**What the task asks:**
Return every line in the records below word for word, leaving out the pictures.

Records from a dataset
== == ==

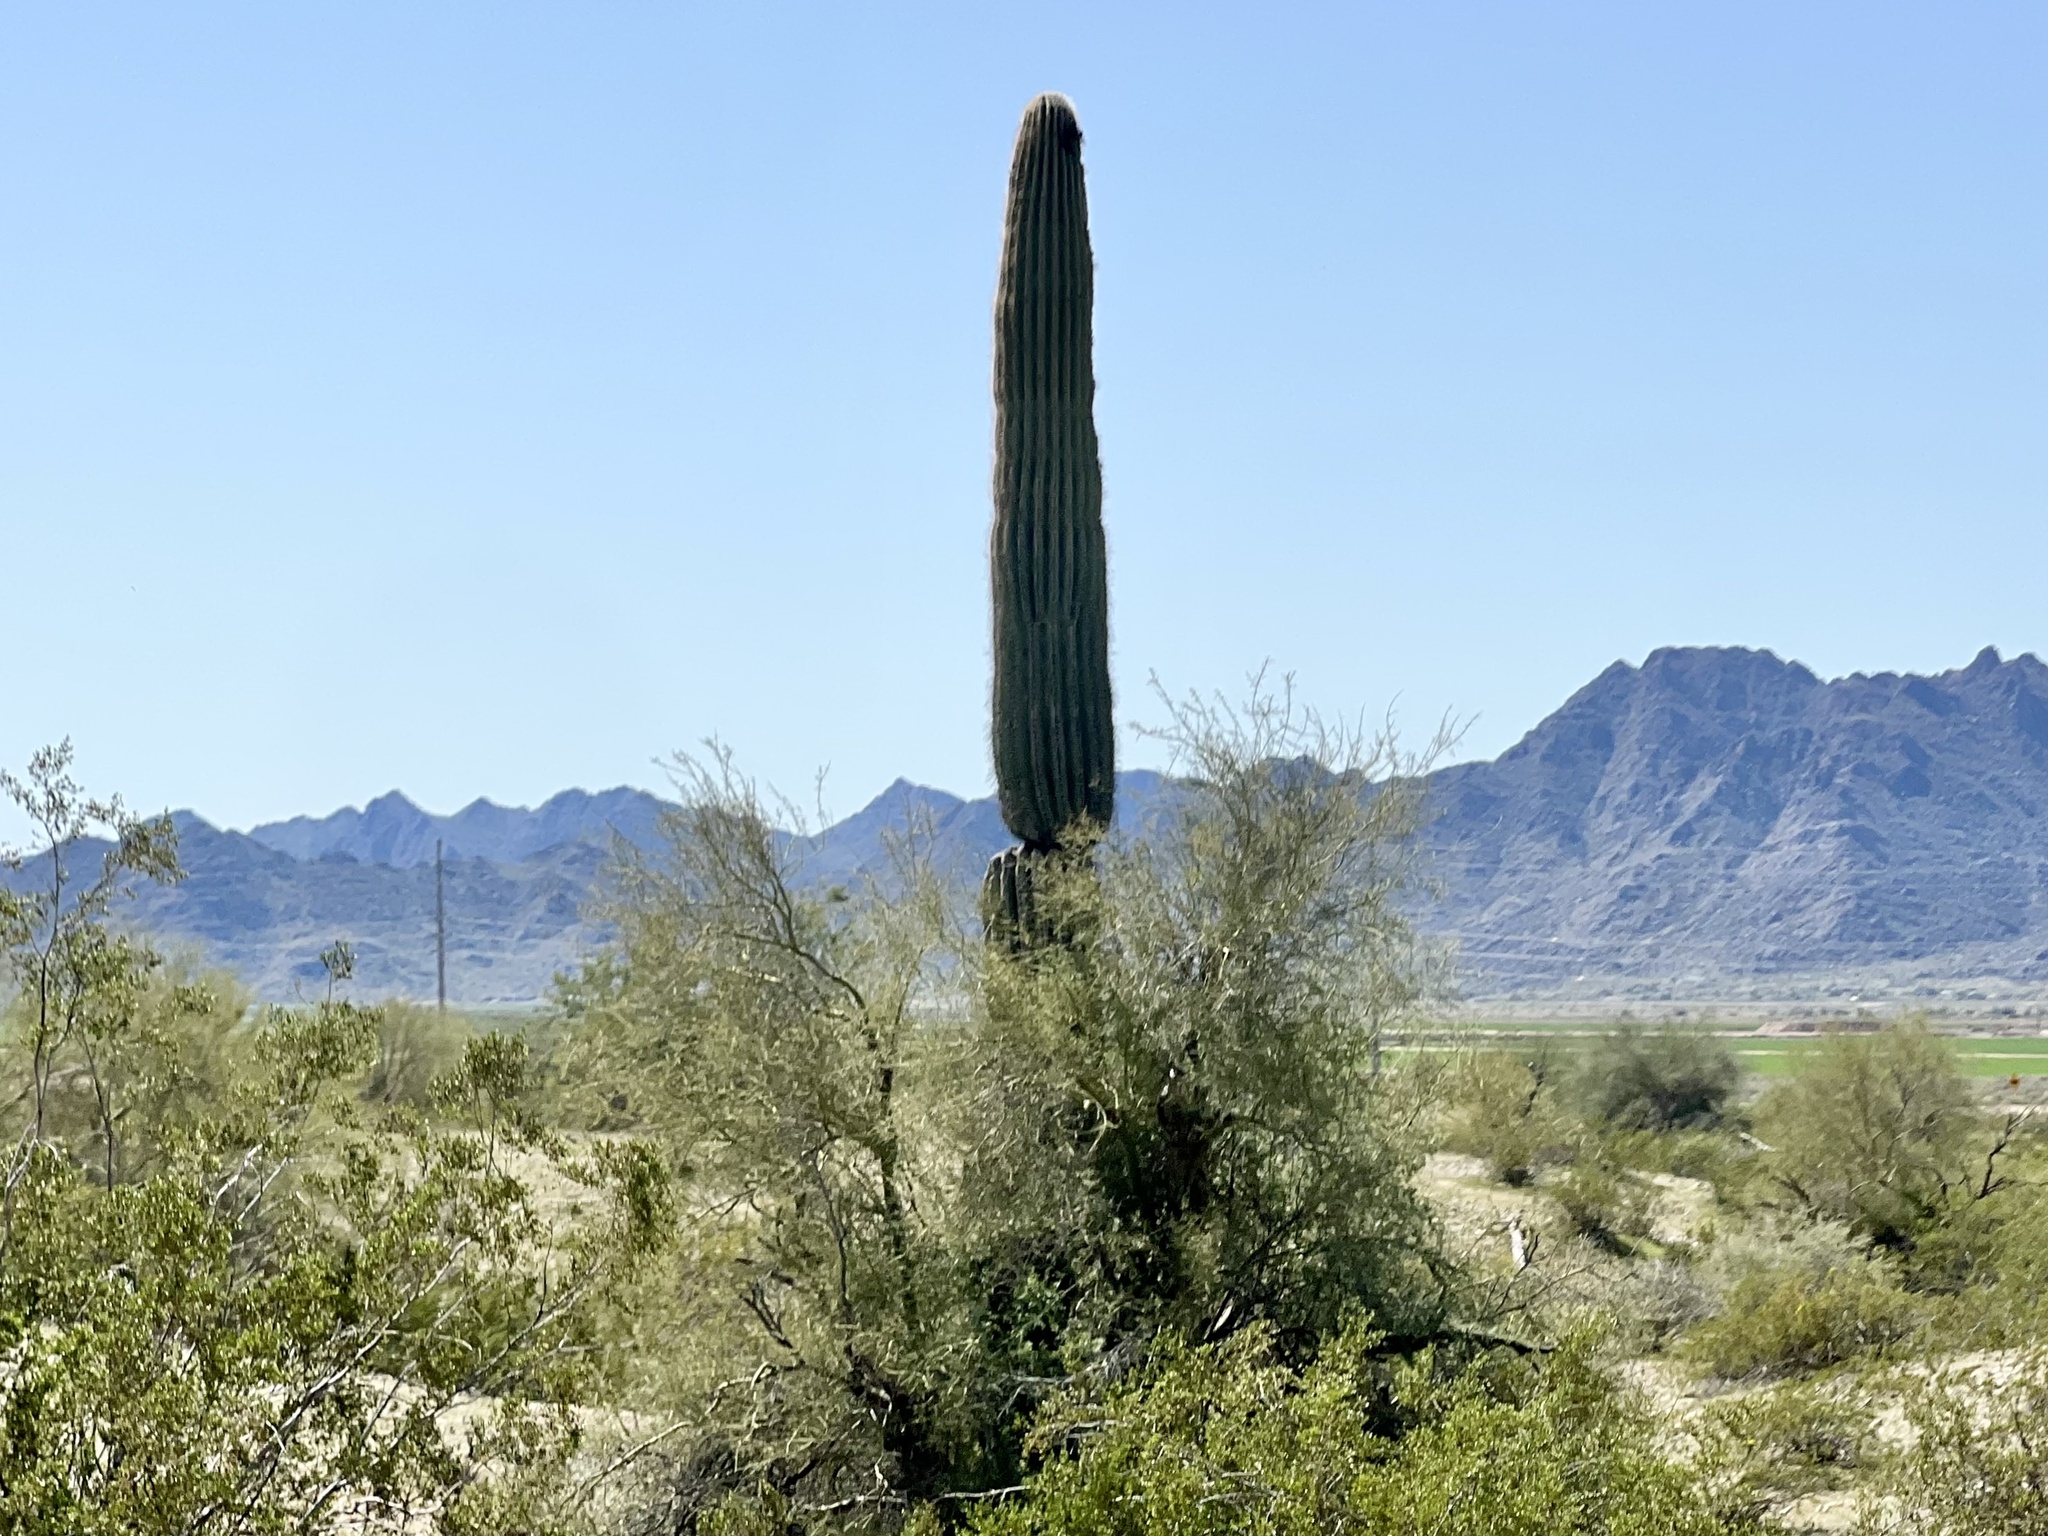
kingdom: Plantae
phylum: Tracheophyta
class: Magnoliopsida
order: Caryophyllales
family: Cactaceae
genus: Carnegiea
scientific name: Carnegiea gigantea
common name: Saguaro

== == ==

**Answer to this exercise:**
kingdom: Plantae
phylum: Tracheophyta
class: Magnoliopsida
order: Caryophyllales
family: Cactaceae
genus: Carnegiea
scientific name: Carnegiea gigantea
common name: Saguaro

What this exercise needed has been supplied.